Step 2 is to resist the temptation to go further off the rails with your budget. Just because you realize you have gone off budget does not mean destroying your financial future and giving up all hope of managing your money responsibly. The sooner you make the corrections, the better. It’s much easier to correct while your bandwagon is still in the emergency lane rather than waiting until it’s upside down in a ditch.
Step 3 is to consider getting an accountability partner. If you’re married, your accountability partner should be your spouse. Or, maybe as a couple you want to seek the counsel of a more experienced couple to help you stay on track.

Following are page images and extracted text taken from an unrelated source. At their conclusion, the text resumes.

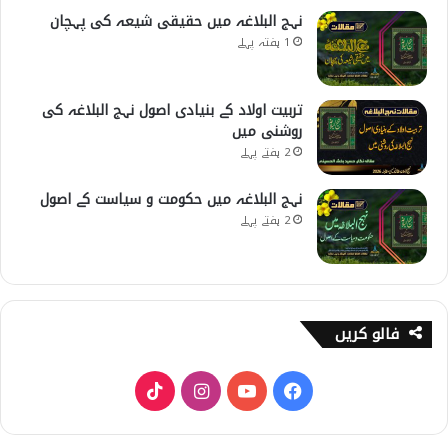
نہج البلاغہ میں حقیقی شیعہ کی پہچان
1 ہفتہ پہلے
تربیت اولاد کے بنیادی اصول نہج البلاغہ کی
روشنی میں
2 ہفتے پہلے
نہج البلاغہ میں حکومت و سیاست کے اصول
2 ہفتے پہلے
فالو کریں
T
I
Y
F
i
n
o
a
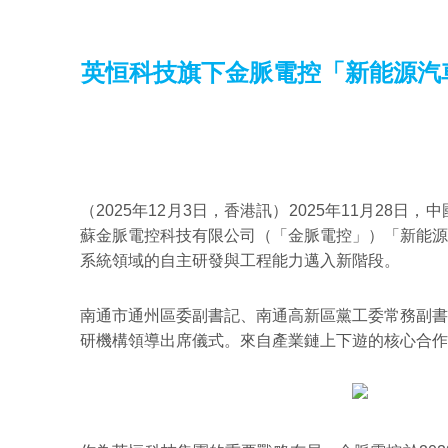
英恒科技旗下金脈電控「新能源汽
（2025年12月3日，香港訊）2025年11月28
蘇金脈電控科技有限公司（「金脈電控」）「新能源
系統領域的自主研發與工程能力邁入新階段。
南通市通州區委副書記、南通高新區黨工委常務副書
研機構領導出席儀式。來自產業鏈上下遊的核心合作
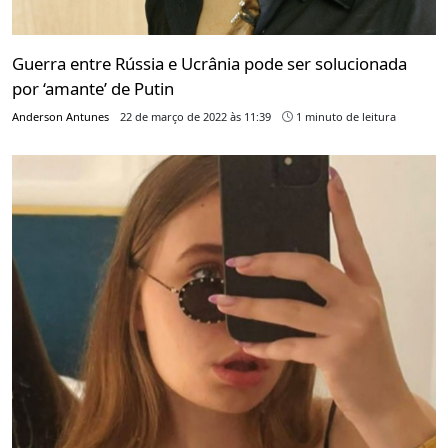
Guerra entre Rússia e Ucrânia pode ser solucionada
por ‘amante’ de Putin
Anderson Antunes
22 de março de 2022 às 11:39
1 minuto de leitura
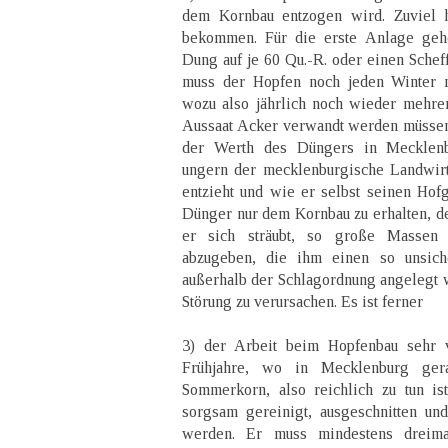
dem Kornbau entzogen wird. Zuviel h
bekommen. Für die erste Anlage geh
Dung auf je 60 Qu.-R. oder einen Schef
muss der Hopfen noch jeden Winter 
wozu also jährlich noch wieder mehre
Aussaat Acker verwandt werden müssen
der Werth des Düngers in Mecklenb
ungern der mecklenburgische Landwir
entzieht und wie er selbst seinen Hofg
Dünger nur dem Kornbau zu erhalten, de
er sich sträubt, so große Massen 
abzugeben, die ihm einen so unsich
außerhalb der Schlagordnung angelegt 
Störung zu verursachen. Es ist ferner
3) der Arbeit beim Hopfenbau sehr v
Frühjahre, wo in Mecklenburg gera
Sommerkorn, also reichlich zu tun is
sorgsam gereinigt, ausgeschnitten un
werden. Er muss mindestens dreim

Or you can contact one of our trained Compass Catholic Money Coaches for some assistance. We offer money coaches as a way to serve and Money Coaching is part of the Compass Catholic ministry mindset. Consider your accountability partner a member of your band. Bands always sound better with more instruments.
Step 4 is to look at your past 3 months bank and credit card statements. These will give you cold hard facts about where your money went. Don’t make guesses with your budget. I know things will look different from month to month but your spending history will help you make the best estimate for each spending category.
It gets discouraging if you don’t budget enough because you underestimated a particular budget category. Pulling numbers out of the air to create a budget is a sure way to fail. Facts are your friend when it comes to budgeting! It’s like reading sheet music. A budget is simply a guideline for spending.
Step 5 is planning for obstacles. Obstacles can be reduced income, increased spending, or even your attitude and thought process. What roadblocks will you encounter and how can you get over, under, or around them? When we fail to plan for roadblocks, we plan to fail. Take some time to think about as many obstacles as you can. Then make a plan to overcome each of those obstacles.
There is a quote that says “Under pressure, we don’t rise to the occasion, we sink to the level of our training.” So take time to mentally train yourself to handle the obstacles you are most likely to encounter.
Step 6 is revisiting the Compass Catholic Money Map. Destination One on the Money Map includes creating an emergency fund. It’s important that you have a solid foundation for financial wellness. And that solid foundation is an emergency fund. Maybe you were ignoring it before, or you had a HELOC and thought that could act as your emergency fund should an emergency arise. And many people turn to their credit cards in an emergency. But nothing will give you as much peace of mind as having an emergency fund in cash, ready and waiting.
The Money Map will help you document where you are (using facts again!) and what you need to do next. The most important things you’ll do first are mentioned above; use a budget; save for emergencies and step up to your role as a steward by giving with a grateful heart.
If you have fallen off the budgeting bandwagon during the chaos of the last few months, it’s time to climb back on. Following the steps listed above will help you achieve your financial goals and live your life as a good steward.
“Now it is of course required of stewards that they be found trustworthy.” (1 Corinthians 4:2).